Scope for Singapore firms in China's healthcare

China's policy reforms, ageing populations and more affluent and sophisticated consumers have created increased opportunities for Singapore firms in not just its healthcare sector, but the entire eco-system, said International Enterprise (IE) Singapore.

More have entered other areas, such as healthcare infrastructure, healthcare systems and healthcare solutions like diagnostics devices and data analytics, said Mr Lee Yee Fung, group director of the lifestyle business group in the government agency that helps Singapore firms expand overseas.

He told The Straits Times that the agency has, to date, helped more than 30 Singapore firms expand their presence in China's healthcare market.


"We expect the number to increase in the coming years as China works to drive growth and efficiency in its healthcare sector," Mr Lee added, as he listed some examples.

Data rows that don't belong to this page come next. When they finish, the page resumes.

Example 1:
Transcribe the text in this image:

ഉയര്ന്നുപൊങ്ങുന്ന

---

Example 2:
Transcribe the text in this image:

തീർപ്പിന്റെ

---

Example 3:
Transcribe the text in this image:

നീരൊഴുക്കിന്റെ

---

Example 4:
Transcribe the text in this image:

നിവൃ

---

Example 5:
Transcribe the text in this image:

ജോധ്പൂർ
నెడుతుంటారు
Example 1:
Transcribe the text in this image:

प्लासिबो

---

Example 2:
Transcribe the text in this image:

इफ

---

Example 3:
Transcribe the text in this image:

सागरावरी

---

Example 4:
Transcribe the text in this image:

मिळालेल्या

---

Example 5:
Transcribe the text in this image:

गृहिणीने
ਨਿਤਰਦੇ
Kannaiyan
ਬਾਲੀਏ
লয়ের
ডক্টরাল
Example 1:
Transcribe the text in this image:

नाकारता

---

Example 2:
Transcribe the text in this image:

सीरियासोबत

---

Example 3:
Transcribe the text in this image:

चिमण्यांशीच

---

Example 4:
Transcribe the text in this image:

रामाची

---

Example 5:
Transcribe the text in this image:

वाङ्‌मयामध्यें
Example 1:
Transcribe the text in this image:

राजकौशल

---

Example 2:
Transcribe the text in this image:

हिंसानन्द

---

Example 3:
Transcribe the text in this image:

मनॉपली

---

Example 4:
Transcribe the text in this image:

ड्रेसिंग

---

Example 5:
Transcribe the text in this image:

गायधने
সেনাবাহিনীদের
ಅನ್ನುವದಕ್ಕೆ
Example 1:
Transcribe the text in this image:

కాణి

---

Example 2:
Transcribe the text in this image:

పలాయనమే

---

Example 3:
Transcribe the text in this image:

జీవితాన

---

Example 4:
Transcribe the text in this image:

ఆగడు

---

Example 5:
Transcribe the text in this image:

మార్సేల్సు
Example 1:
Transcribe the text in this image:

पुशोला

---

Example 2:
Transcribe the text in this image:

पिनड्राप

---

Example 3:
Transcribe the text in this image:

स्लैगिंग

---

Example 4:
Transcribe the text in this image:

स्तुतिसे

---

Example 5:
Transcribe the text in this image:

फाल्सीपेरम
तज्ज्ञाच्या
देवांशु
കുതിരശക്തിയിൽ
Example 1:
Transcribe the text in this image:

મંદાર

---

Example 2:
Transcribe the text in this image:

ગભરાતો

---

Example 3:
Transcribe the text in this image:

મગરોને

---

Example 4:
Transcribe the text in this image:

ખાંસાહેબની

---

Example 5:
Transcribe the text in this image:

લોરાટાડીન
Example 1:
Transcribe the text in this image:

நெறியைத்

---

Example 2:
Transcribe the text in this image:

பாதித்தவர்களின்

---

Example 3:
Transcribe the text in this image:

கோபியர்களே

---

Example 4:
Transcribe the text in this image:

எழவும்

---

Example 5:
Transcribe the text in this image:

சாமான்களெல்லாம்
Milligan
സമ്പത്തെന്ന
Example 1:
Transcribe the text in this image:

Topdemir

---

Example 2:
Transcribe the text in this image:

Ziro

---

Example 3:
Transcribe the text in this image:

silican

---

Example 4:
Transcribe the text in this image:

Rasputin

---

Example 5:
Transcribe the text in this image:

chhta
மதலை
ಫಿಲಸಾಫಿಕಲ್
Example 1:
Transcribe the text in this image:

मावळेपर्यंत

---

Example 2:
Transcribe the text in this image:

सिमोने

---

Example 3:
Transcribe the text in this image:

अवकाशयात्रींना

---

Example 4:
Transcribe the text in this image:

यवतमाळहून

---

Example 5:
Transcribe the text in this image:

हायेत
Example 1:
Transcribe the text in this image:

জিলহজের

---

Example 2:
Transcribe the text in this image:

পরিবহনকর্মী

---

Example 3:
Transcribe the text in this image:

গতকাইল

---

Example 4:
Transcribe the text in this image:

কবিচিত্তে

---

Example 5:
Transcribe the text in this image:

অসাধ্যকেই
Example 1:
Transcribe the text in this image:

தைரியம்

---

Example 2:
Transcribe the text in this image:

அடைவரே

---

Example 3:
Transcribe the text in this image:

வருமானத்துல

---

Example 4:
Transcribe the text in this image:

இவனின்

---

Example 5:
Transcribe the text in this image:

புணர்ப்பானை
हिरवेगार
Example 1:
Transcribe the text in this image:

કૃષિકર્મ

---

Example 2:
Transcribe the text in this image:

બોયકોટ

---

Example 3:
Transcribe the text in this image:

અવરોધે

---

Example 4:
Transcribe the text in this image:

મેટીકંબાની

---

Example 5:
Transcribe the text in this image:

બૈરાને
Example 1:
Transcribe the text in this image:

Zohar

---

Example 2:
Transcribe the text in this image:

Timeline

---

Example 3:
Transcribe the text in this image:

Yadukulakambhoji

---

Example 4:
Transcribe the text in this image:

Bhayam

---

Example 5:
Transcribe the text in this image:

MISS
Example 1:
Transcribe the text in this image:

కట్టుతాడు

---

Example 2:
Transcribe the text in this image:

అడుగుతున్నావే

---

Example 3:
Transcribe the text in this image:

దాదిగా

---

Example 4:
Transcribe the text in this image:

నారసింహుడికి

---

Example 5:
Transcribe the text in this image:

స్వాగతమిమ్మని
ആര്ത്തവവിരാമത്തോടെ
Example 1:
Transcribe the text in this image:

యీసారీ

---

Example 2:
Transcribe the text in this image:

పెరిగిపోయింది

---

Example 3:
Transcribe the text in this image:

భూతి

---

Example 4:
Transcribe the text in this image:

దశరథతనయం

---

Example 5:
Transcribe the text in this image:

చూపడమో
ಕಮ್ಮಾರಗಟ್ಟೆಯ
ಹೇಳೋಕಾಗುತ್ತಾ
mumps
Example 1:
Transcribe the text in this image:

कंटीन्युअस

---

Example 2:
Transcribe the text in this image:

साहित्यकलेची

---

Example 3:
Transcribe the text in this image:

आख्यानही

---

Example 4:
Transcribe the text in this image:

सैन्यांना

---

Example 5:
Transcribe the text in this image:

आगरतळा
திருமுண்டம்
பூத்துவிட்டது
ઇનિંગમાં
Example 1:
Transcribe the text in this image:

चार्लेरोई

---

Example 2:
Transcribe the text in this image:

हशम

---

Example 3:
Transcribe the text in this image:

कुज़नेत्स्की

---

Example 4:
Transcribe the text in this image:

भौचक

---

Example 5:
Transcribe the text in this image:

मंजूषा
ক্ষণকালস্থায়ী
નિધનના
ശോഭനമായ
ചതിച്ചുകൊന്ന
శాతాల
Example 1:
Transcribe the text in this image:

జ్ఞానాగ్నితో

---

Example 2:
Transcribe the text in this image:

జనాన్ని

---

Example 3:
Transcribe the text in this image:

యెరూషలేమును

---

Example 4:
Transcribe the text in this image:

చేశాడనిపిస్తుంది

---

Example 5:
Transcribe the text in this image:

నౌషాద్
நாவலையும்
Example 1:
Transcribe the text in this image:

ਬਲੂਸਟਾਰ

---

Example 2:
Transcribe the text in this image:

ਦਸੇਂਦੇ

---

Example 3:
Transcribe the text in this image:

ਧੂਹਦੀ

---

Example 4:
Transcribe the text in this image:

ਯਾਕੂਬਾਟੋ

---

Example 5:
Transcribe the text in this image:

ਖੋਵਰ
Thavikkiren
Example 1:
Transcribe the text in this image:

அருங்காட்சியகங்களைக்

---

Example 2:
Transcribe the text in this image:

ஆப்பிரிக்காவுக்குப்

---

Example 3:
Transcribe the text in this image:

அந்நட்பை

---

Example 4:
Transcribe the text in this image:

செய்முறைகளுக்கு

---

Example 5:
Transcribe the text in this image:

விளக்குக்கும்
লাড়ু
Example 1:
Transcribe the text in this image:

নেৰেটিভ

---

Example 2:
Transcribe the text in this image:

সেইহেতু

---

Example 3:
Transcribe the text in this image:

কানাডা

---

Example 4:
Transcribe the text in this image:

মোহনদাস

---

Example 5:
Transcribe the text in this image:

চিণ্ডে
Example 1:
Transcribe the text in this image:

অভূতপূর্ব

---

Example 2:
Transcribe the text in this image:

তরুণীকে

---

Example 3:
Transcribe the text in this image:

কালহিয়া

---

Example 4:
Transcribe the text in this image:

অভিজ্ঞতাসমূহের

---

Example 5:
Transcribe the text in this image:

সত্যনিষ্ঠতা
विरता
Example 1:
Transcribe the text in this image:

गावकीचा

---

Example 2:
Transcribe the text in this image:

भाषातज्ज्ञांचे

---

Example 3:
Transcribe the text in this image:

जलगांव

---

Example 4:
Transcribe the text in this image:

They include: HistoIndex with its optical medical imaging equipment in Beijing and Hangzhou; Sincere Healthcare Group with its obstetrics and gynaecological services in Xiamen; and Dentalthon Medtech with its manufacturing plant in Guangzhou for invisible braces.

China's healthcare expenditure hit 3.2 trillion yuan (S$700 billion) in 2013, quadrupling its 2003 value, according to Deloitte last year. It forecast the figure to nearly double to 6.2 trillion yuan by 2020.

Analyst Li Fuli, of Zero Power Intelligence market consultancy, said foreign healthcare operators are expanding in China as the government frees up the sector.

Recent moves include a pilot scheme introduced in 2014 that allows wholly owned foreign hospitals in Beijing, Tianjin, Shanghai, and four provinces in Jiangsu, Fujian, Guangdong and Hainan.

He said while US companies have dominated the foreign players entering China's healthcare market in recent years, Singapore firms are also gaining a foothold thanks to the country's reputable medical sector.

"Also, Singapore firms have extensive experiences operating in China, which may give them an advantage," he told The Straits Times.

An OCBC bank report last month cited how Singapore's Raffles Medical Group entered a joint project last May to develop a 400-bed international general hospital in Shanghai's Pudong area by 2018.